Popular culture, which is created by some of the least business-savvy people on the planet, has always been slow to latch onto business and economic trends. The covers of large-circulation magazines are a good contrary indicator. And TV, movies, and books are even worse. Twelve to 15 months can elapse between the first formal pitch of a new sitcom and the debut of the pilot. With movies and books, the lead times are even longer. By the time the film hits the multiplex or the book shows up on Amazon, the business phenomenon it describes has frequently gone bust—which is why hedge-fund managers and their investment-banking cousins should be very worried about the onslaught of Wall Street-themed pop culture.
We've seen this before. Tom Wolfe's Bonfire of the Vanities timed the zeitgeist—and the market—perfectly, debuting in October 1987, the month the 1980s bull market came to a crashing end. But Oliver Stone's Wall Street didn't hit the theaters until December 1987 and tanked at the box office as a result.
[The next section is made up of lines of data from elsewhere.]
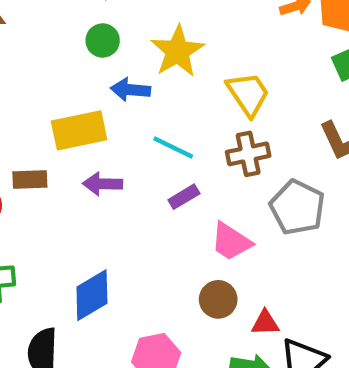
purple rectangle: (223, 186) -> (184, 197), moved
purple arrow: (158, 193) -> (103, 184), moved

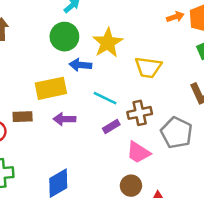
green circle: (103, 41) -> (64, 37), size x1.5
yellow trapezoid: (248, 94) -> (148, 67), turned 132
brown cross: (248, 154) -> (140, 113), moved

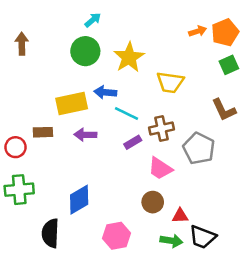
blue arrow: (80, 65) -> (105, 92), moved

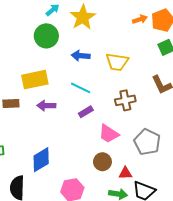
yellow star: (129, 57) -> (83, 17), moved
blue arrow: (105, 92) -> (81, 56), moved
brown cross: (161, 128) -> (125, 100), moved
gray pentagon: (199, 148) -> (147, 142), moved

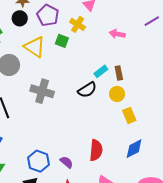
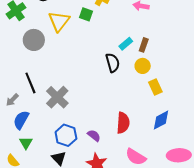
yellow triangle: (35, 47) -> (59, 21), turned 35
brown rectangle: (119, 73) -> (144, 45), turned 32
black semicircle: (87, 90) -> (113, 63), turned -72
gray cross: (42, 91) -> (57, 97), moved, turned 30

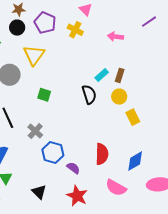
green square: (86, 14) -> (44, 95), moved
gray cross: (57, 97) -> (35, 131), size x0.7
blue diamond: (161, 120) -> (135, 161), moved
blue hexagon: (66, 135) -> (53, 153), moved

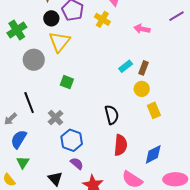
black circle: (17, 28) -> (51, 18), moved
black semicircle: (89, 94) -> (112, 115), moved
purple semicircle: (73, 168) -> (77, 163), moved

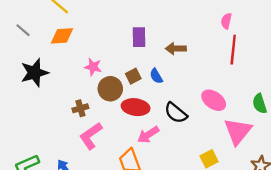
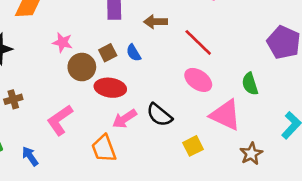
red line: (233, 50) -> (198, 42), moved, turned -52
brown cross: (80, 108) -> (13, 99), moved
black semicircle: (176, 113) -> (159, 115), moved
pink triangle: (238, 131) -> (225, 115), turned -44

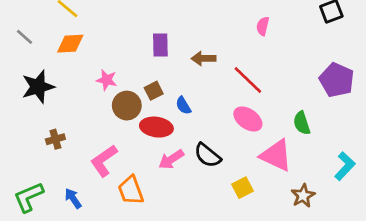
blue semicircle: (134, 53) -> (183, 106), moved
orange trapezoid: (104, 148) -> (131, 190), moved

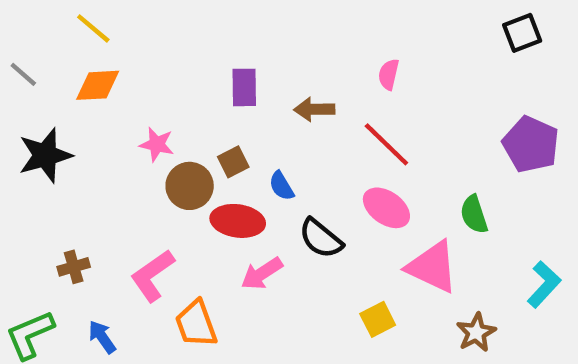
pink semicircle: (263, 26) -> (389, 74), moved
brown cross: (55, 139) -> (74, 267), moved
black semicircle: (208, 155) -> (321, 238), moved

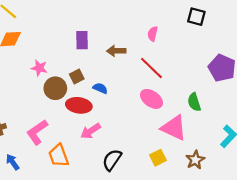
black square: (522, 33) -> (196, 17), moved, turned 36
blue semicircle: (281, 186) -> (100, 88), turned 144
black semicircle: (321, 238) -> (112, 160), moved, turned 85
yellow square: (378, 319) -> (158, 158), moved

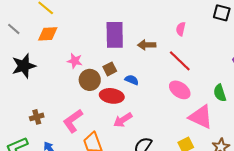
purple rectangle: (82, 40) -> (115, 35), size x1.5

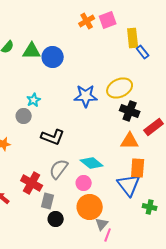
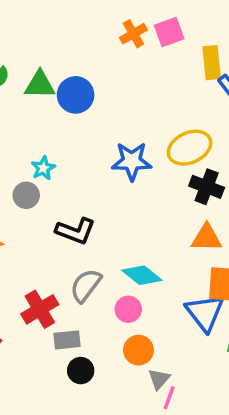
red cross: (32, 183) -> (40, 309), turned 30
gray rectangle: (48, 201) -> (67, 340), turned 70
orange circle: (90, 207) -> (138, 350), size x0.7

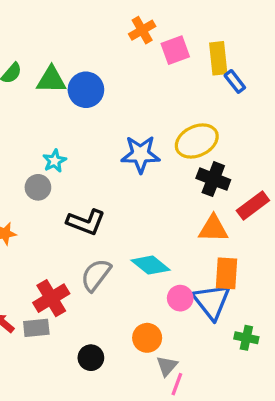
pink square: (169, 32) -> (175, 50), moved
pink circle: (128, 309) -> (180, 298), moved
gray rectangle: (67, 340) -> (36, 328), moved

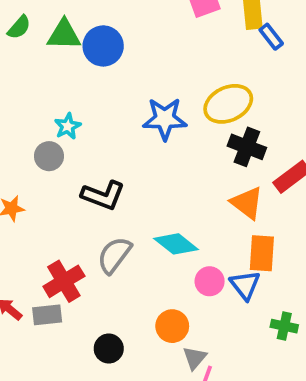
orange triangle: (213, 229) -> (247, 203), turned 36
blue triangle: (212, 301) -> (245, 285), size x0.7

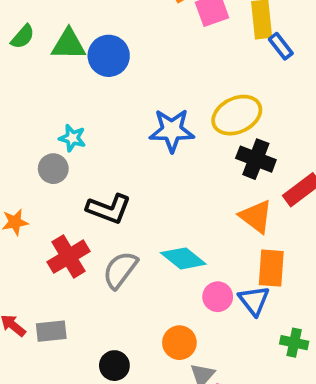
cyan star: (68, 126) -> (72, 138), turned -30
red cross: (64, 281) -> (69, 257), moved

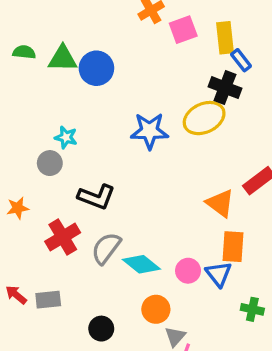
green semicircle: (23, 37) -> (24, 52), turned -125
black cross: (256, 159) -> (225, 88), moved
cyan diamond: (183, 258) -> (141, 264), moved

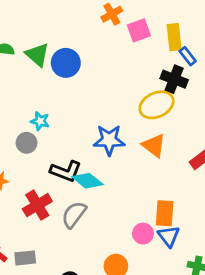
green triangle: (63, 59) -> (37, 55), turned 40
blue star: (149, 131) -> (109, 140), moved
orange triangle: (220, 203) -> (154, 145), moved
orange rectangle: (233, 247) -> (165, 213), moved
cyan diamond: (141, 264) -> (87, 181), moved

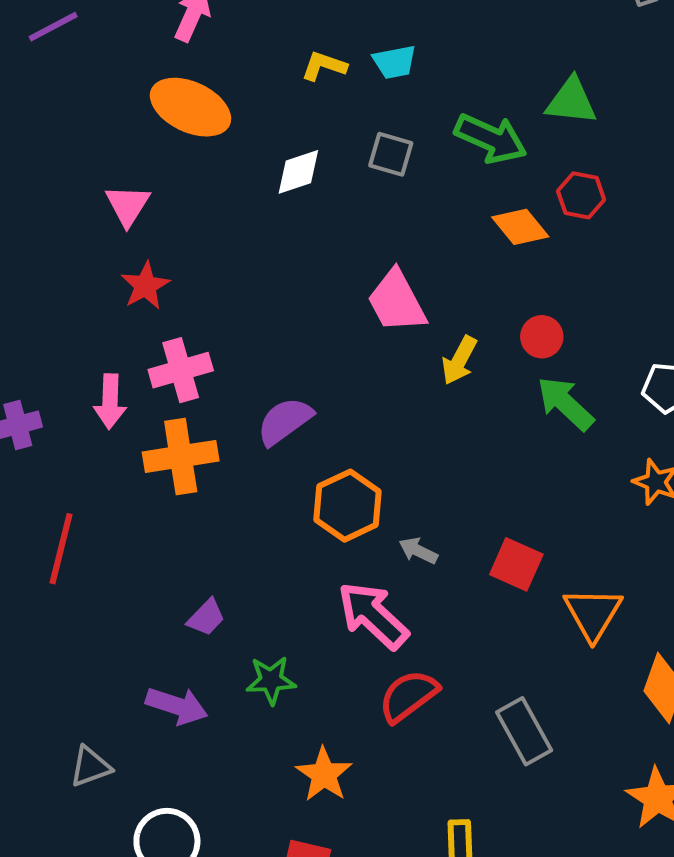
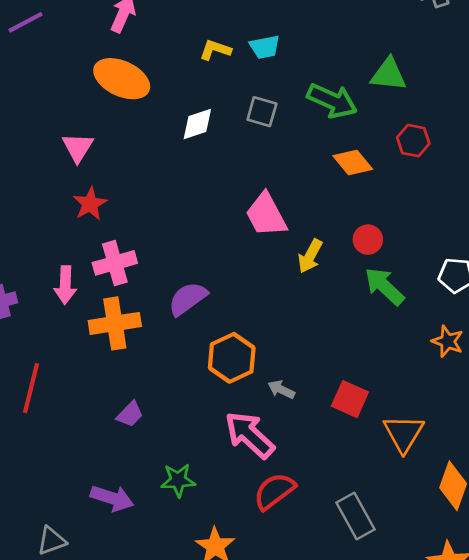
red hexagon: (581, 195) -> (413, 141), moved
purple trapezoid: (206, 617) -> (130, 414), moved

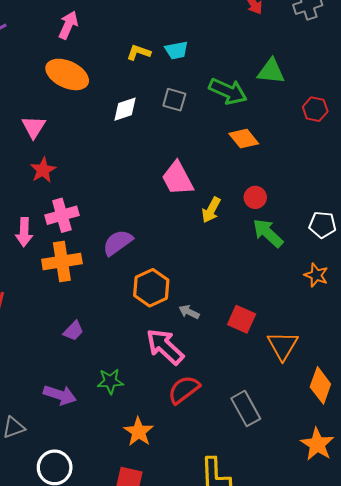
red hexagon: (413, 141) -> (315, 109), moved

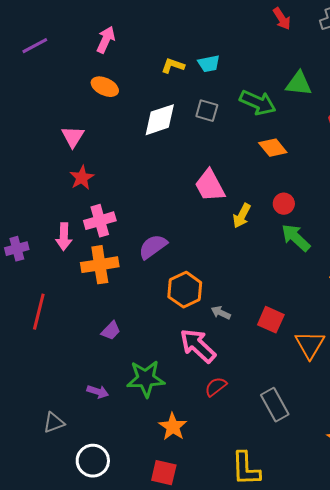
orange ellipse: (67, 74) -> (105, 87), size x0.7
white diamond: (125, 109) -> (160, 120), size x1.4
green star: (110, 381) -> (146, 379), size x1.5
red semicircle: (184, 390) -> (216, 387), size x0.7
purple arrow: (60, 395) -> (98, 392), size x0.7

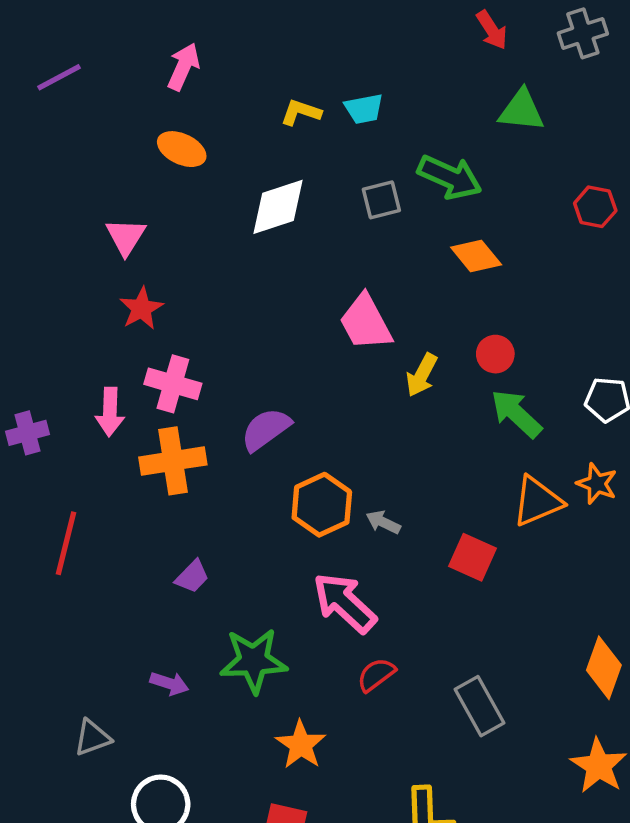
green triangle: (299, 84) -> (522, 111), moved
gray square: (207, 111) -> (381, 200), moved, turned -30
pink cross: (100, 221) -> (173, 384), turned 32
gray arrow: (221, 313) -> (383, 522), moved
orange triangle: (310, 345) -> (537, 501), moved, turned 36

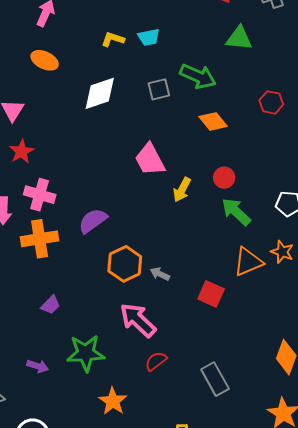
red hexagon: (595, 207) -> (271, 102), moved

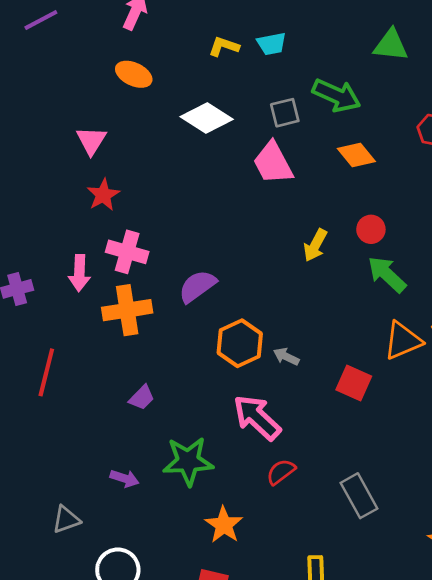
white diamond: (100, 93) -> (207, 118), turned 51
pink trapezoid: (150, 160) -> (273, 163), moved

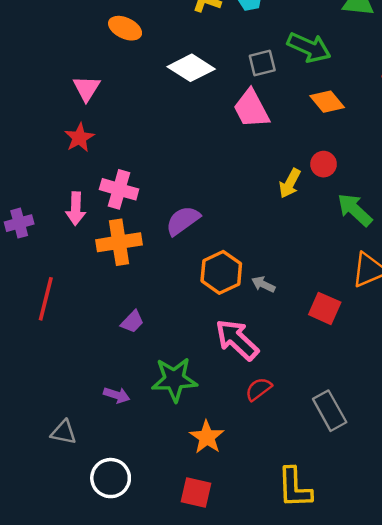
red star: (103, 195) -> (79, 138), moved
red circle: (371, 229) -> (324, 164), moved
gray triangle: (66, 520) -> (64, 432), turned 32

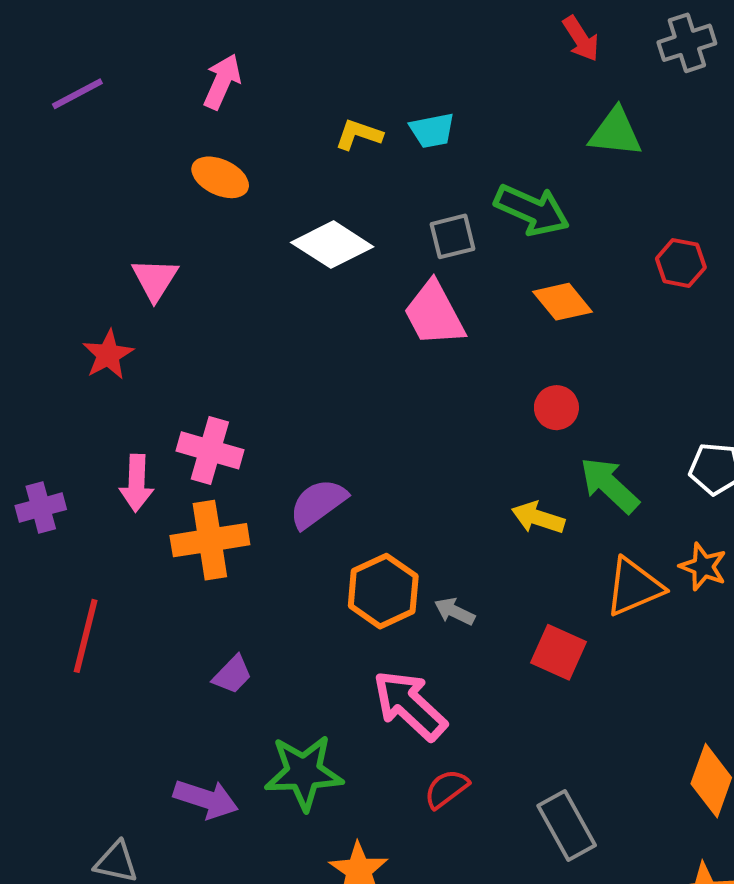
red star: (79, 138) -> (108, 355), moved
yellow arrow: (290, 183) -> (538, 518), moved, turned 80
purple arrow: (117, 395) -> (206, 799), size x1.4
After a few punk years, Wall Street caught fire again in the mid-1990s. But programming executives didn't catch on to the new wave until much later. Darren Star, who had neatly captured a cultural moment with HBO's Sex and the City, rolled out The $treet on Fox in the fall of 2000. This show about the professional and personal lives of attractive employees at a New York brokerage firm arrived at a time when Wall Street was falling out of favor, and lasted just 12 episodes, one more than Bull, which was also about the professional and personal lives of attractive employees at a New York brokerage. The real-estate bubble produced the ABC sitcom Hot Properties,a bawdy sendup of the lives of four attractive real-estate brokers. It debuted in the fall of 2005, just as housing prices were about to peak, and went into foreclosure after 13 unfunny episodes.
Real estate has been replaced in the public's imagination by hedge funds, private-equity firms, and really rich people—who are enjoying record bonuses, a degree of income inequality not seen since the Gilded Age, and a popular-culture renaissance. For the last several months, analysts (and envious journalists) have been eager to call a top in the phenomenon of extreme wealth creation, pointing to phenomena like the explosion of hedge funds, or Blackstone founder Steve Schwarzman's over-the-top birthday party, or this summer's credit crunch. But the best signals of the impending fall of the ultra-rich can be found in TV Guide.
The fall slate includes Dirty Sexy Money, an ABC drama about an insanely rich and charmingly dysfunctional American family based in New York ("they put the upper in Upper East Side"). And Big Shots, an ABC drama about four insanely rich and charmingly dysfunctional corporate hot shots based in New York. And Cashmere Mafia, an ABC drama about four insanely rich and charmingly dysfunctional female corporate hot shots based in New York. (Frances O'Connor plays Zoe, a "top investment banker.") The sidekick on CBS's new vampire show, Moonlight, is "eternally young, wealthy and mischievous Josef, a hedge fund trader who relishes his uniqueness."
And there's more to come. Doug Ellin, who developed Entourage for HBO, is making an HBO series based on a hedge fund. He hired writers this summer and hopes to launch the series next summer alongside Season 5 of Entourage. Ellin and his crew better hurry, though. If this fall's TV slate isn't enough to make you think big, New York-based money is overplayed, other news coming out of Hollywood should. Fortune reports that Michael Douglas has committed to reprise his role of Gordon Gekko in a sequel to Wall Street. By rights, the new Gekko should have evolved from a corporate raider into a hedge-fund manager or a private-equity honcho. But at least one Hollywood-type has learned from history. Cognizant of the fact that movies can be extremely poor market timers, screenwriter Stephen Schiff is hedging his bets. "I don't want to date the film," Schiff told Fortune when asked about Gekko's professional life. "With what's going on right now, the question is: Where will the unassailable money end up? It might not be hedge funds."